Dış Köşe

Türkiye iklim değişikliğini ciddiye alabilir mi? – Lisa Friedman

0

Bu yazı ekoiq.com/ dan alınmıştır. Çeviri: Zeynep Hayzen Ateş

E5’te giderken uzakta bu tarihi şehrin beton gökdelenleri ve Osmanlı mimarisi kubbeleriyle camiler görünüyor. Gelecek, ufukta ışıldıyor.

59

Gösterişli lüks siteler ve alışveriş merkezleri yeni modern mahalleleri ele geçirmiş. Turuncu inşaat makineleri yolların kenarına yerleşmiş, yeşeren şehrin bitmek bilmeyen inşaatlarını besliyor.

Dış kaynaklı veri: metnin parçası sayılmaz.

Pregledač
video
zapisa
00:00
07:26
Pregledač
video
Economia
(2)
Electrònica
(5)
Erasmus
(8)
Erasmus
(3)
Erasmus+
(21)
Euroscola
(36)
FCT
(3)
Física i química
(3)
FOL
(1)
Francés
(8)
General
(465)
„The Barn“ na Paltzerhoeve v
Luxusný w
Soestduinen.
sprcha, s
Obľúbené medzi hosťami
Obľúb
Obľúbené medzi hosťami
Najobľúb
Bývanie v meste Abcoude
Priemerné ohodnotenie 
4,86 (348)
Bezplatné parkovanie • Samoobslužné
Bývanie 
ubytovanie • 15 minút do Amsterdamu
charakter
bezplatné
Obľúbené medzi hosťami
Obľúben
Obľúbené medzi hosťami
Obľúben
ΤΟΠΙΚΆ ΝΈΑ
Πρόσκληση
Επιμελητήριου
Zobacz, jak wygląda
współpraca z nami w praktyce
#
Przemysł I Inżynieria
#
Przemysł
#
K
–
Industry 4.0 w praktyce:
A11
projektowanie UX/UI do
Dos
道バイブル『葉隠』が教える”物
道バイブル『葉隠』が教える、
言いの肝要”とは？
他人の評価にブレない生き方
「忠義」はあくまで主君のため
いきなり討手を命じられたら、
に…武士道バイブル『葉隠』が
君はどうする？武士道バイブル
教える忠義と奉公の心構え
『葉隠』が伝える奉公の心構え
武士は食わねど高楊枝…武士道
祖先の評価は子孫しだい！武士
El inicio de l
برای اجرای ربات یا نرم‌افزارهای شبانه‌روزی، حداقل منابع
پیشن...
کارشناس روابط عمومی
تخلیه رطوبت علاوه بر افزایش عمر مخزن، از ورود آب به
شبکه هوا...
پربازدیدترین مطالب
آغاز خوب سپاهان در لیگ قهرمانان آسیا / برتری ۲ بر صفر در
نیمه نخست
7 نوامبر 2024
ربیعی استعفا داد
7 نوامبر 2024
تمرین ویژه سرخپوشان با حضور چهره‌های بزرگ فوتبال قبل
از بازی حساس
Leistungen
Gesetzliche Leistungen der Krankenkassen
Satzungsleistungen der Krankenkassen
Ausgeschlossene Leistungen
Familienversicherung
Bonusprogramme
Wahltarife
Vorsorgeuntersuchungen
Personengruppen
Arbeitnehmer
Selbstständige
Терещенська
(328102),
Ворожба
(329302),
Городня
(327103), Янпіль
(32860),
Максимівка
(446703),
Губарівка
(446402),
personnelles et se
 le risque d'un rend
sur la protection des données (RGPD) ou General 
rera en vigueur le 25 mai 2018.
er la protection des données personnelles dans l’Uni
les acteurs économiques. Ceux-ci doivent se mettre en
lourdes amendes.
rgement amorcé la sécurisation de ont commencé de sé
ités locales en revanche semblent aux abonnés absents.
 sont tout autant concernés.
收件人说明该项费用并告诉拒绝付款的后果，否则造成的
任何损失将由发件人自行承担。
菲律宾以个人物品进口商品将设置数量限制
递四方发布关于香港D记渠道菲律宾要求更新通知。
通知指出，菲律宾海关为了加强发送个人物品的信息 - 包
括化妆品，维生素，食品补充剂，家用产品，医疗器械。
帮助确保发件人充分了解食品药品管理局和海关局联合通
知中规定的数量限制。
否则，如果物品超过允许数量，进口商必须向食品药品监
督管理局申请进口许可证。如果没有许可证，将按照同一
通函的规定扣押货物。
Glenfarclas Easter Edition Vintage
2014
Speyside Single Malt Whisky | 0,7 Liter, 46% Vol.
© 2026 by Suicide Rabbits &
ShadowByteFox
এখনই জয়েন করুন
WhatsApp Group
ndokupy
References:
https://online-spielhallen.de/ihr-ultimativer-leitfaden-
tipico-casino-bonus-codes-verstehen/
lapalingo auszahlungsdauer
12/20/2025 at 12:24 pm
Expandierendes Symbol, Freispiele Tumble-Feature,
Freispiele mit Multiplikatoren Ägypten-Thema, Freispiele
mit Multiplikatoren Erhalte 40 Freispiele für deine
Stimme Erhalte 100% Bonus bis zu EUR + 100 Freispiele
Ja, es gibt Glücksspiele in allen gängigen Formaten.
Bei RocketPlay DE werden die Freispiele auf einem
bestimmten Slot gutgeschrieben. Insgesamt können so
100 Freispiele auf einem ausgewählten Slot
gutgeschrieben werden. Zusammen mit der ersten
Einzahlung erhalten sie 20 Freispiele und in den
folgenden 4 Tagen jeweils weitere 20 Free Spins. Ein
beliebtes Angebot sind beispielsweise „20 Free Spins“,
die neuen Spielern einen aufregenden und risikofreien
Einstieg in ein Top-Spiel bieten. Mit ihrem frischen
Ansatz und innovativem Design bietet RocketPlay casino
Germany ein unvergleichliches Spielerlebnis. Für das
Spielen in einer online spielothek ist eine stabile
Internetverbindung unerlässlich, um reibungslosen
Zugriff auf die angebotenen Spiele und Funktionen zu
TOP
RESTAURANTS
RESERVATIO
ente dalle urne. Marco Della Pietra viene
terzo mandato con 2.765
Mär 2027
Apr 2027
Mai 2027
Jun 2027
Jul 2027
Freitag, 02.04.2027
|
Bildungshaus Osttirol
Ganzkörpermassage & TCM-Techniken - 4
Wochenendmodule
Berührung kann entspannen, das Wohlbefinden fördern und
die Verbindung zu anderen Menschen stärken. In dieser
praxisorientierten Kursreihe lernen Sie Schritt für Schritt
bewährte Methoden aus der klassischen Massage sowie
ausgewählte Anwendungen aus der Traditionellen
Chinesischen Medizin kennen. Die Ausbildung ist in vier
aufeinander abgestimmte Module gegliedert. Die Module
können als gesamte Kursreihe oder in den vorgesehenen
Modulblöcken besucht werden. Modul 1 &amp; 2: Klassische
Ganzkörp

İstanbul’un büyümesini ve dolayısıyla ülkenin ekonomik merkezi olduğu için genel olarak Türkiye’nin kalkınmasını kömür sağlıyor. Enerji tüketimindeki büyümeyle dünyada Çin’den sonra ikinci sırada gelen Türkiye, yüksek oranda Rus ve İran petrolüne ve doğalgazına bağımlı. Ülke, Avrupa ve Asya arasındaki konumunun avantajlarından yararlanıp enerji koridoru olmaya çalışsa da hükümet geleceğe enerji kaynağı sunmak için kömüre de ciddi miktarda yatırım yapıyor.

60

Türkiye’den bir enerji danışmanlığı firmasına göre Türk hükümeti önümüzdeki dört yılda kömür santralı kapasitesini ikiye katlamayı planlıyor. Böylece Türkiye, dünyada fosil yakıtlara en fazla yatırım yapan üçüncü ülke olacak. 80 termik santral planı, mevcut 22 kömür santralının sayısını beşe katlayacak.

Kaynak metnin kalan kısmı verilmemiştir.